# pol~line queens



## johns bees (Jan 25, 2009)

does anyone have pol.line queens and if you have how have they done for you? also does anyone know where to get them?


----------



## DonShackelford (Jan 17, 2012)

They are available from Glenn Apiaries
http://www.glenn-apiaries.com/

I haven't tried them yet but have purchased one for this spring. The people I've talked with that have used them report mixed results. I guess it's like any queen order, there are good ones and mediocre ones.


----------



## canoemaker (Feb 19, 2011)

I'm getting a Pol-Line Hygenic Italian breeder queen from Glenn Apiaries this April. I'll have mated queens ready by mid to late May.


----------



## AstroBee (Jan 3, 2003)

I got one pol-line breeder last spring from Glenn and raised a good number of queens from her. Many of these were used to requeen my own hives and create nucs for this season. So far I'm impressed, but we have had an extremely mild winter.
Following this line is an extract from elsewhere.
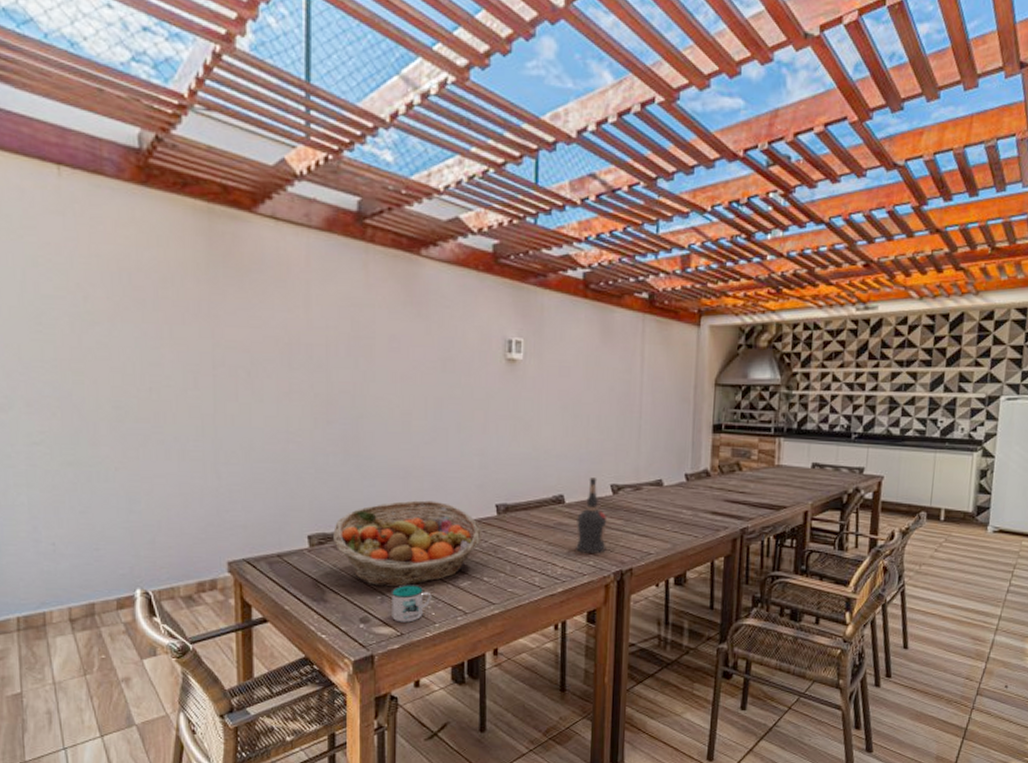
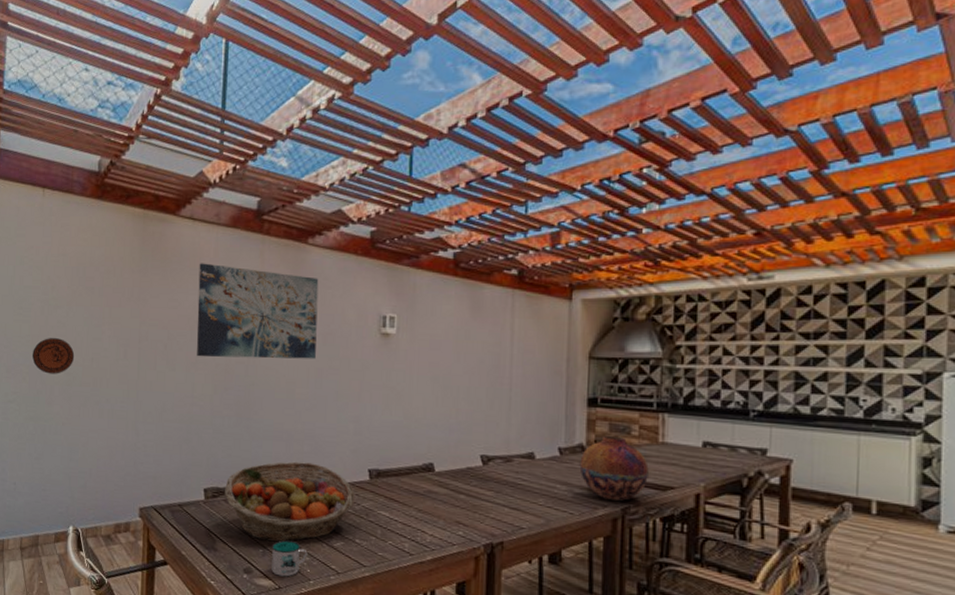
decorative plate: none [62,362,125,408] -> present [32,338,75,374]
wall art: none [287,273,435,388] -> present [197,263,319,359]
liquor bottle: present [576,477,607,555] -> none [445,447,477,525]
vase: none [704,460,765,523] -> present [579,435,649,502]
One of my 5 frame nucs had three frames of brood last weekend. All other look good too.


----------



## Bill S (Jul 4, 2011)

I started rearing 'pol-line' queens last year from a breeder queen that I received from Glenn Apiaries. Thus far I'm impressed. In comparison with my other types of queens thus far, I noticed last Fall that the 'pol-line' were producing more brood, bringing in pollen when other colonies weren't, and their temperment is good. They have all survived the winter thus far but so have my other colonies since it has very mild. I have another 'pol-line' breeder coming in May.


----------